I’ve been doing somework with scikit-learn but running code on your own computers is for chumps, why not do our machine learning
in the butt in the cloud? Here’s the offerings from a few, there are lots of others, too. This cross-service developer test is interesting data on prediction and running times.
Google Prediction API. $0.50 / 1000 predictions, $0.002/MB of training data. Focussed on training prediction models, both numeric (regression) and categorical. Didn’t see any documentation of what kind of algorithms they implement.
Amazon Machine Learning. $0.10 / 1000 predictions, $0.42 / hour for training. The FAQ says it does logistic regression, but the docs say it does both categorical and numeric predictions. They also have some data exploration tools and quality metrics.
Microsoft Azure Machine Learning. $0.50 / 1000 “API transactions”, $2 / hour. Also a per-seat charge which is completely “lol Microsoft”, I mean seriously? Offers classification but also other stuff: text analytics, vision, speech. The algorithm cheatsheet makes it look liek you have a lot of choices for basic prediction algorithms, too.
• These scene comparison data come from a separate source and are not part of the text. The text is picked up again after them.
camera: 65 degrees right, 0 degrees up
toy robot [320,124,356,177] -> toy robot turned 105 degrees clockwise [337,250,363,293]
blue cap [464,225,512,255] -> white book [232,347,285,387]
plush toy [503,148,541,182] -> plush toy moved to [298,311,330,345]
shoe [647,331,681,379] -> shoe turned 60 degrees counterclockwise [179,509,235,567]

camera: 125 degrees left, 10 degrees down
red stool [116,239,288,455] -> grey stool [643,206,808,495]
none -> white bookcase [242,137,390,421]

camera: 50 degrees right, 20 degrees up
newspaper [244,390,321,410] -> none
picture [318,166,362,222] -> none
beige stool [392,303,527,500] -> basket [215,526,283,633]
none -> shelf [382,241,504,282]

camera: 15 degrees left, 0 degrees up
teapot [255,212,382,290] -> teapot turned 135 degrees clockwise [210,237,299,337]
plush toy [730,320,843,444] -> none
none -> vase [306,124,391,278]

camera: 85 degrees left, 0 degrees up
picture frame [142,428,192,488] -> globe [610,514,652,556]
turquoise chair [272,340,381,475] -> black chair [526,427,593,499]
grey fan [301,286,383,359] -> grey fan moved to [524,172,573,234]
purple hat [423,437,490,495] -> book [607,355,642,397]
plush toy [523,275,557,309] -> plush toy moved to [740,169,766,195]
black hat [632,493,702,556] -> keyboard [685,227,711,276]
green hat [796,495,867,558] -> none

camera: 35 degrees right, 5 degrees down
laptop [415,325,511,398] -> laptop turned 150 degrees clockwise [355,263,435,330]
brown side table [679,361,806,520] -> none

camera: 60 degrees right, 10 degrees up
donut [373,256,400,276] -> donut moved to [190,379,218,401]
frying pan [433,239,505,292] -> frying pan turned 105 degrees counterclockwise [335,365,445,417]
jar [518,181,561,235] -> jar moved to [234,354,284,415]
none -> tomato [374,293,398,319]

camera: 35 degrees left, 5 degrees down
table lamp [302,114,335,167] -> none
BigML: $0.10 / 1000 predictions, $0.01/MB of training data. Didn’t review what all algorithms it supports, clearly they do predictions. They’re a startup up in Portland and in Spain, with just $1.6M in funding in 4 years.
I’m not qualified to evaluate these yet. Google’s the oldest and simplest, also the most limited. Amazon’s product looks pretty simple and pretty. Microsoft’s has the most bells and whistles but you have to wade through Microsoft’s sales cluelessness. No idea on BigML but I like the idea of a startup making headway here.